Day One Invited Speakers

Professor Ken Ritchie, Purdue

Membranes in cells act not only as a structural element to separate compartments within the cell and to separate the cell from its environment, but also as a platform for assembly of complex and critical structures required for exchange of both nutrients and information between the interior and the surroundings. In general, we are interested in understanding the dynamic organization of the proteins and lipids in cellular membranes. While a pure lipid bilayer is a psuedo two dimensional fluid, the membranes surounding cells are much more complex due to their complex mixture of lipids, the addition of embedded protein and the possible presence of a sub-surface scaffolding known as the membrane skeleton

Professor Robijn Bruinsma, UCLA

My current work concerns the application of theoretical physics and numerical modeling to molecular biology. Emphasis is on the following areas:
-Numerical Simulation of Active Proteins and of Gene Transcription.
-Self-Assembly of Viruses
-Self-Assembly of DNA and the Physics of Chromatin.
-Electrostatics of DNA and electrical transport along DNA.
-Adhesion of vesicles and cells.

Professor Tom McLeish, Durham

Professor McLeish's research interests include: (i) molecular rheology and processing of entangled polymeric fluids (especially the role of molecular topology); (ii) macromolecular biophysics including protein dynamics, folding and interactions, and biological self-assembly; (iii) issues of theology, ethics and science.

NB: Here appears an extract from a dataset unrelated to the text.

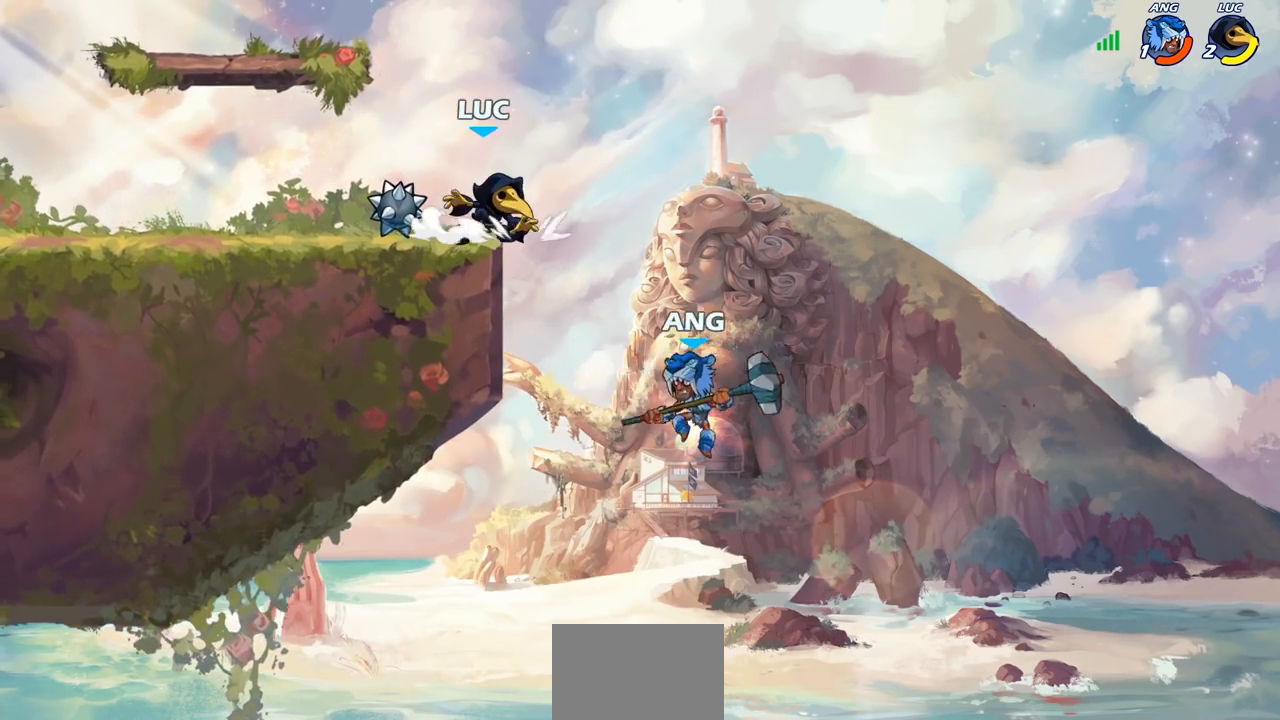
{"buttons": [], "left_stick": "down-left", "right_stick": "center", "events": [[67, "left_stick", "center"], [183, "CROSS", "down"], [333, "CROSS", "up"], [433, "left_stick", "down-left"]]}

Professor Kevin W. Plaxco, UCSB

Our research program is comprised of closely allied applied and basic thrusts. The aim of our applied research is to harness the speed and specificity of biopolymer folding as a signal transduction mechanism in a novel and highly general class of real-time, “real-world” optical and electronic biosensors. In related studies we are exploiting the extraordinary cooperativity of folding for the creation of adaptive, responsive surfaces and materials. The goal of our basic research is the development and testing of a quantitative, first principles theory of the mechanism by which proteins fold. Related theoretical and experimental projects include intensive studies of the structure and dynamics of the unfolded state and the collective dynamics of the native state.